Morning Overview

AI reads tiny neck movements to recreate speech for people who lost voices

After a total laryngectomy, the voice doesn’t fade. It vanishes. The vocal folds are gone, and with them the ability to produce even a whisper. For the roughly 175,000 people worldwide who undergo the procedure each year, according to GLOBOCAN data, the options have long been limited: a handheld electrolarynx that produces a robotic monotone, or months of training to master esophageal speech. Neither sounds like the person who used to speak.

A wave of peer-reviewed research published through early 2026 suggests a fundamentally different approach is gaining ground. Soft, flexible sensors worn against the neck can now detect the tiny muscle contractions and skin deformations that occur when someone tries to talk, even silently, and feed those signals to AI models that reconstruct audible words. The technology is still in the lab, but the results so far are striking enough to reshape expectations for assistive communication.

Decoding silent speech through the skin

The clearest demonstration comes from a study published in Cyborg and Bionic Systems, a Science Partner Journal affiliated with AAAS. Researchers built a soft, adhesive patch that wraps around the neck and measures multiaxial strain, capturing the subtle stretching and compression of skin as throat muscles move during attempted speech. An AI decoder trained on those strain patterns then translated them into reconstructed audio with measurable accuracy, all without surgery, implanted electrodes, or any audible input from the wearer.

The concept has roots in earlier work at Pohang University of Science and Technology (POSTECH), where a team laminated ultrathin crystalline-silicon strain gauges onto the face and neck. Their 2022 study in PNAS showed that deep learning could classify distinct words and phrases from surface strain alone, confirming that skin deformation carries enough speech-relevant information to serve as a sensing channel, even when no sound is produced.

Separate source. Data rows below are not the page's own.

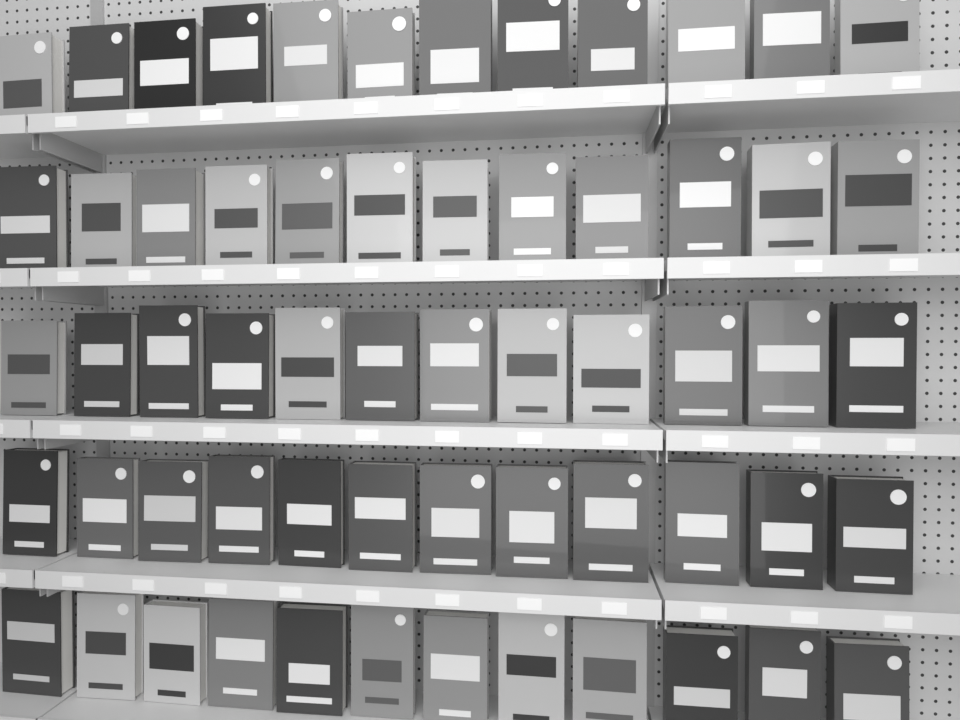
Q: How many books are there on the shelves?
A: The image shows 60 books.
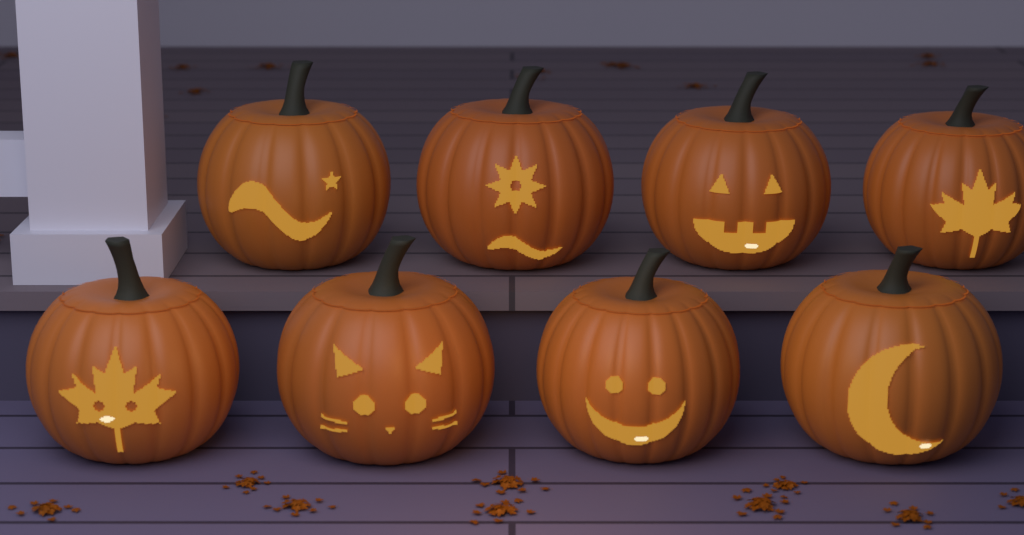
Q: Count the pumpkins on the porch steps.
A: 8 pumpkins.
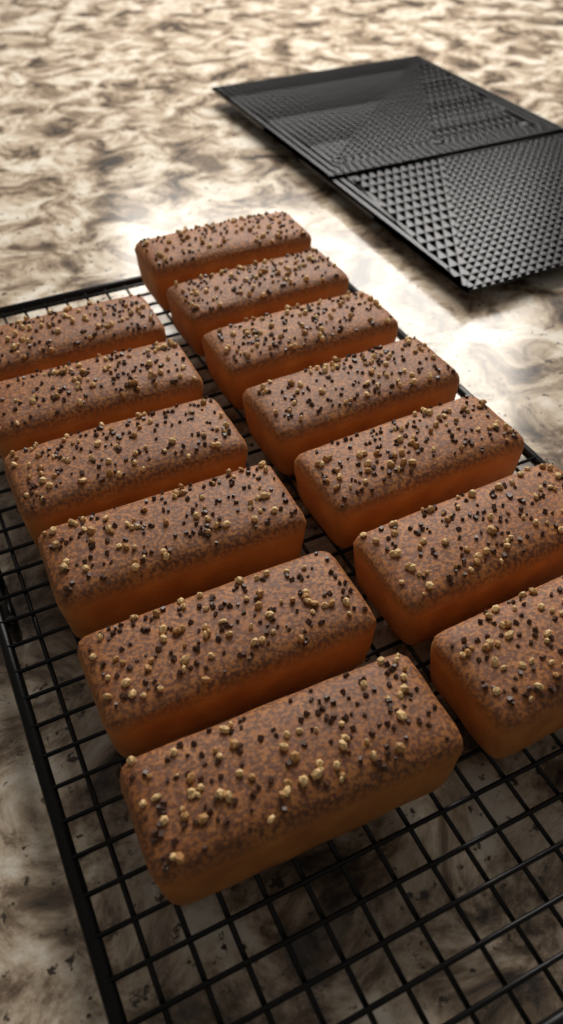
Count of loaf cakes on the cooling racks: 13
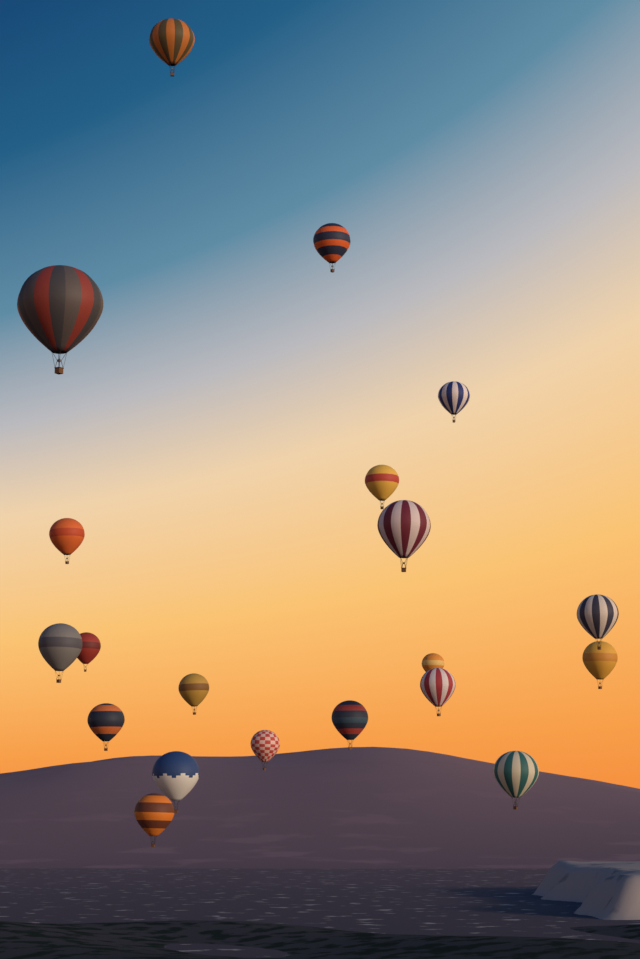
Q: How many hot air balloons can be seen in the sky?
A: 20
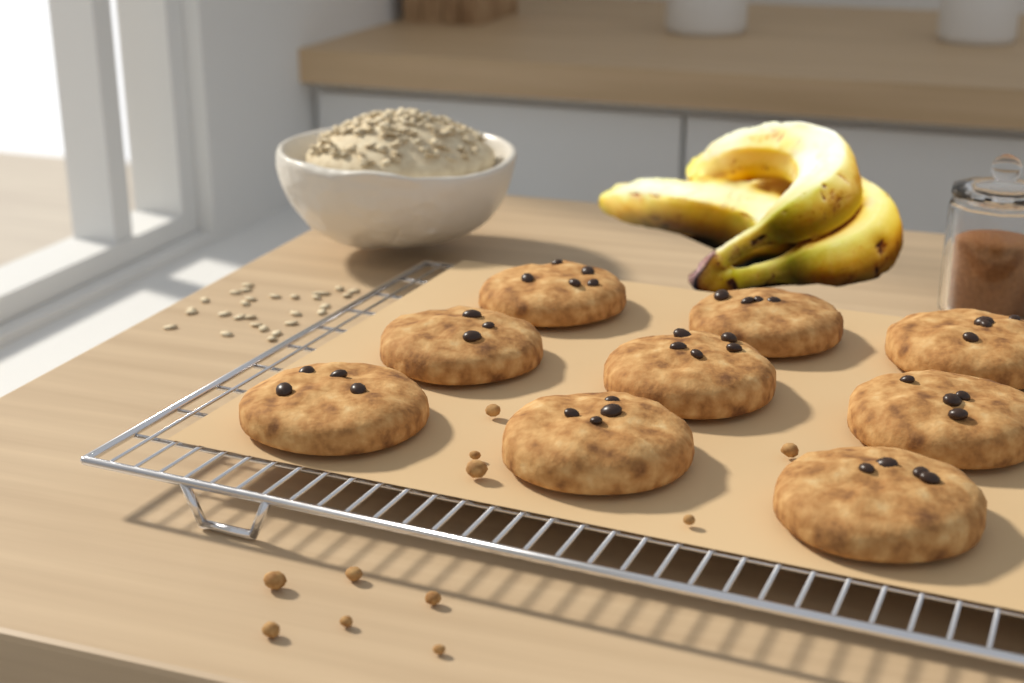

That foundational finding opened the door for the more advanced reconstruction systems now being tested.

From healthy volunteers to stroke patients

A separate study published in Nature Communications pushed the technology closer to clinical reality. The research team developed a textile-based “intelligent throat” that picks up two types of signal simultaneously: vibrations from the extrinsic laryngeal muscles and pulse patterns from the carotid artery. By training AI on this multimodal data, they reconstructed speech and evaluated it using word error rate (WER) and sentence error rate (SER), standard benchmarks that allow comparison with other speech technologies.

What sets this work apart is the patient population. Rather than testing only on healthy volunteers mouthing words in a quiet room, the team fine-tuned and validated its system on people with dysarthric speech following a stroke. These are individuals with real, variable impairments, not idealized lab subjects. The results offer early but meaningful evidence that neck-worn AI sensors can function where they are needed most.

Reaching people after laryngectomy

For people who have lost the larynx entirely, a different sensing strategy is required. A study in PLOS ONE evaluated silent speech recognition using surface electromyography (EMG) sensors placed on the face and neck of post-laryngectomy participants. Because the vocal folds are absent, the system relies on residual muscle activity associated with attempted articulation to generate text or synthetic speech. The researchers documented vocabulary size, participant demographics, and recognition performance, aiming to provide a communication channel that feels more natural and flexible than an electrolarynx, particularly during conversation.

On the engineering side, a study in Computers in Biology and Medicine showed that a conformer-based deep neural network could synthesize intelligible speech from three-axis accelerometer signals mounted near the throat. The model predicted acoustic features from vibration data, converted spectrograms into audio waveforms, and effectively rebuilt the sound of a voice from non-audio signals alone. Accelerometers differ from strain gauges and EMG, but they share the same core advantage: they capture signals that are far less sensitive to background noise than a standard microphone.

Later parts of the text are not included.